Sencken­berg Zentrum für Humangenetik entdeckt neuen Gendefekt

11.09.2019Sencken­berg Zentrum | Forschung

Das Sencken­berg Zentrum für Humangenetik hat eine bisher unbekannte Genmutation am Menschen entdeckt. Der genetische Defekt wurde bei einem an der Augenklinik der Universitäts­klinik Gießen behandelten Geschwisterpaar nachgewiesen. Beide Insti­tutionen arbeiten bei der Betreuung von Patienten mit Augen­erkrankungen wissenschaftlich regelmäßig eng zusammen.

Bei den 4- und 11-jährigen Brüdern wurde eine schwere Degeneration der Netzhaut beobachtet, die mit einer starken Sehbe­ein­träch­ti­gung einherging. In einer ersten Analyse untersuchte das Sencken­berg Zentrum für Humangenetik Gene der Patienten, von denen bereits bekannt ist, dass sie die Funktionen der Netzhaut beeinflussen. Allerdings wurden in diesen keine Mutationen festgestellt. In Zusammenarbeit mit Prof. Dr. Peter Nürnberg, Leiter des Cologne Center for Genomics (CCG), wurde durch weitere, umfassendere Unter­suchungen, bei denen unter anderem alle menschlichen Gene bei einem der beiden Patienten analysiert wurden, schließlich ein Defekt des Gens SLC6A6 als Ursache der schweren Augenerkrankung entdeckt.

Der bisher unbekannte Gendefekt führt zu einer verringerten Aufnahme der Aminosäure Taurin in die Zellen des menschlichen Körpers. Insbesondere in der Netzhaut des Auges ist die Konzentration von Taurin normalerweise sehr hoch. „Wir wissen aus früheren Studien, dass es einen Zusammenhang zwischen niedrigen Taurinwerten und Netzhautschäden gibt. Allerdings kannte man bisher keine genetisch bedingte menschliche Erkrankung, die zu Taurinmangel führt“, erläutert Professor Dr. med. Hanno J. Bolz, Leiter des Sencken­berg Zentrums für Humangenetik.
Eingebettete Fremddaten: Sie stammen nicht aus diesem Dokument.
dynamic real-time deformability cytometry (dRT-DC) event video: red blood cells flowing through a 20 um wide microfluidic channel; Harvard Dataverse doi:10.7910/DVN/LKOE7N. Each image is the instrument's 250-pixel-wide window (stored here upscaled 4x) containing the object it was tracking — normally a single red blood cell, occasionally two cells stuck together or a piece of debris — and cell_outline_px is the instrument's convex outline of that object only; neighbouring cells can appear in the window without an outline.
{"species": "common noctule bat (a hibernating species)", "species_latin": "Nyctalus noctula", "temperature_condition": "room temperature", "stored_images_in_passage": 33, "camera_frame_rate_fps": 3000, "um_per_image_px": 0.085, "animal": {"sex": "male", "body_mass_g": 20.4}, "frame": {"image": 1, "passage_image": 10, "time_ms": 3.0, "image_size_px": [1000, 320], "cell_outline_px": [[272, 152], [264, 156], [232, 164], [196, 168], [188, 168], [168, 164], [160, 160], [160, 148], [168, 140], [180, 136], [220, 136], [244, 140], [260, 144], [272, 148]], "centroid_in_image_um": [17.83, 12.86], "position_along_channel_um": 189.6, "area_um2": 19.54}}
Taurin ist allgemein vor allem als Inhaltsstoff von Energy Drinks bekannt. Die Aminosäure wird aber auch vom menschlichen Körper selbst hergestellt. Diese Selbstversorgung wird durch den Gendefekt gehemmt, wie Unter­suchungen des Hepatologen Prof. Dr. Dieter Häussinger von der Klinik für Gastro­en­te­ro­logie, Hepatologie und Infektiologie am Universitäts­klinikum Düsseldorf zeigen konnten. Taurin spielt unter anderem eine wichtige Rolle für die Regulation des Zellvolumens, die Immunität, verschiedene Stoffwechselprozesse und für die Funktion zahlreicher Organsysteme. „Andere Symptome als die Netzhauterkrankung bestehen bei den Patienten aktuell nicht. Trotzdem ist der identifizierte Gendefekt eine wichtige Information, um die Patienten künftig medizinisch zielgenauer zu betreuen. Sie sollten nicht nur augenärztlich, sondern auch internistisch regelmäßig beurteilt werden“, bilanziert Prof. Dr. med. Birgit Lorenz, Direktorin der Klinik für Augen­heil­kunde der Justus-Liebig-Universität Gießen.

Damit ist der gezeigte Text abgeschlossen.